Effect of tolerance induction to immunodominant T-cell epitopes of Sendai virus on gene expression following repeat administration to lung

• Published in: Gene therapy Vol. 13; no. 5; pp. 449 - 456
• Main Authors: GRIESENBACH, U, BOYTON, R. J, ALTON, E. W. F. W, SOMERTON, L, GARCIA, S. E, FERRARI, S, OWAKI, T, YA-FEN, Z, GEDDES, D. M, HASEGAWA, M, ALTMANN, D. M
• Format: Journal Article
• Language: English
• Published: Basingstoke Nature Publishing Group 01.03.2006
• Subjects: Anesthesia. Intensive care medicine. Transfusions. Cell therapy and gene therapy; Animals; Applied cell therapy and gene therapy; Biological and medical sciences; Biotechnology; CD4 antigen; CD4 Antigens - immunology; CD8 antigen; CD8 Antigens - immunology; Cell growth; Cell Proliferation; Epithelial cells; Epitopes; Expression vectors; Female; Fundamental and applied biological sciences.
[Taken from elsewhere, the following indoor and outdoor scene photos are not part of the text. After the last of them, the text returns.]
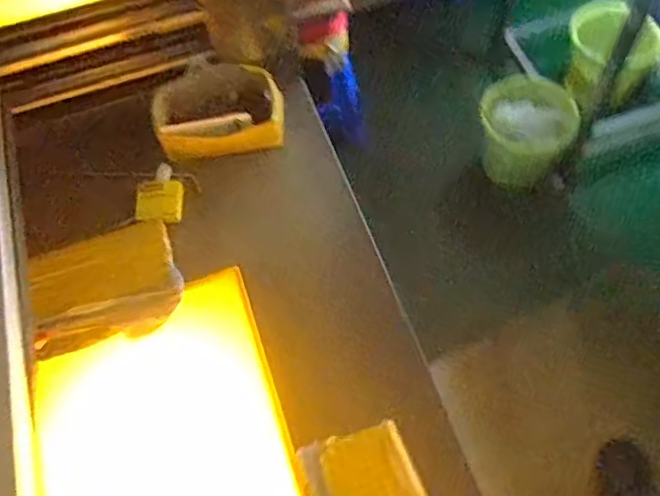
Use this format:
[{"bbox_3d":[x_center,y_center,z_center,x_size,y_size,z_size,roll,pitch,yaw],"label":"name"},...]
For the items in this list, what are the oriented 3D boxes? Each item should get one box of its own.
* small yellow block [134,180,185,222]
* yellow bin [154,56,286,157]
[{"bbox_3d":[-0.269,-0.074,0.964,0.067,0.032,0.074,0,63,4],"label":"small yellow block"},{"bbox_3d":[-0.179,-0.213,0.976,0.197,0.082,0.110,-6,62,1],"label":"yellow bin"}]

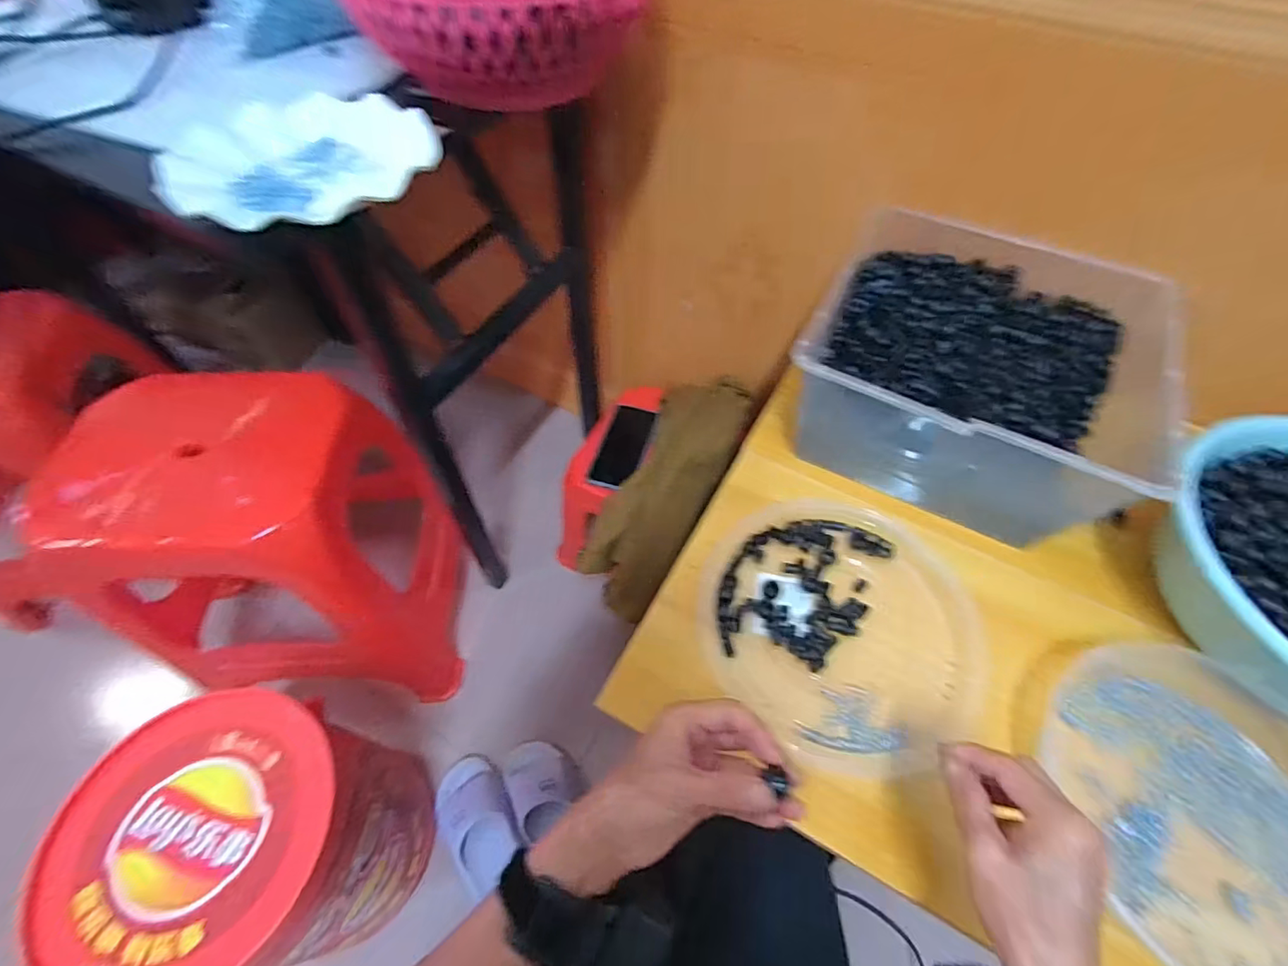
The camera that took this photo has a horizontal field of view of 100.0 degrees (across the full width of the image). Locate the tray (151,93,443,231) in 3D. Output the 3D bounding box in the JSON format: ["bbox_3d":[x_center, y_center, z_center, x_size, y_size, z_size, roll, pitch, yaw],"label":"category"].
[{"bbox_3d":[-0.257,-0.243,0.414,0.192,0.028,0.190,-17,58,-12],"label":"tray"}]

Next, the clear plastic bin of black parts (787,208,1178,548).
[{"bbox_3d":[0.331,-0.107,0.548,0.289,0.134,0.282,25,59,15],"label":"clear plastic bin of black parts"}]

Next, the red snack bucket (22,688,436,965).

Psychology; Gene Expression; Gene therapy; Genetic Engineering; Genetic Therapy - methods; Health. Pharmaceutical industry; Immune Tolerance - genetics; Immunodominant Epitopes - immunology; Immunological tolerance; Industrial applications and implications. Economical aspects; Kinases; Lung - immunology; Lungs; Lymphocytes T; Medical sciences; Mice; Mice, Inbred C57BL; Paramyxoviruses; Physiological aspects; Sendai virus; Sendai virus - genetics; Sendai virus - immunology; T cells; T-Lymphocytes - immunology; Transfection; Transfusions. Complications. Transfusion reactions. Cell and gene therapy; Viral Vaccines - administration & dosage; Viral Vaccines - immunology; Viruses; β-Galactosidase; United Kingdom; Antigenic determinant; Induction; Sendai virus; Lung; Tolerance; Gene expression; T cells; Respiratory system; Paramyxoviridae; Virus; Paramyxovirinae; Mononegavirales; tolerization; Gene therapy; Paramyxovirus
• ISSN: 0969-7128; 1476-5462
• DOI: 10.1038/sj.gt.3302677

Sendai virus (SeV) is able to transfect airway epithelial cells efficiently in vivo. However, as with other viral vectors, repeated administration leads to reduced gene expression. We have investigated the impact of inducing immunological tolerance to immunodominant T-cell epitopes on gene expression following repeated administration. Immunodominant CD4 and CD8 T-cell peptide epitopes of SeV were administered to C57BL/6 mice intranasally 10 days before the first virus administration with transmission-incompetent F-protein-deleted DeltaF/SeV-GFP. At 21 days after the first virus administration, mice were again transfected with DeltaF/SeV. To avoid interference of anti-GFP antibodies, the second transfection was carried out with DeltaF/SeV-lacZ. At 2 days after the final transfection lung beta-galactosidase expression, T-cell proliferation and antibody responses were measured. A state of 'split tolerance' was achieved with reduced T-cell proliferation, but no impact on antiviral antibody production. There was no enhancement of expression on repeat administration; instead, T-cell tolerance was, paradoxically, associated with a more profound extinction of viral expression. Multiple immune mechanisms operate to eradicate viruses from the lung, and these findings indicate that impeding the adaptive T-cell response to the immunodominant viral epitope is not sufficient to prevent the process.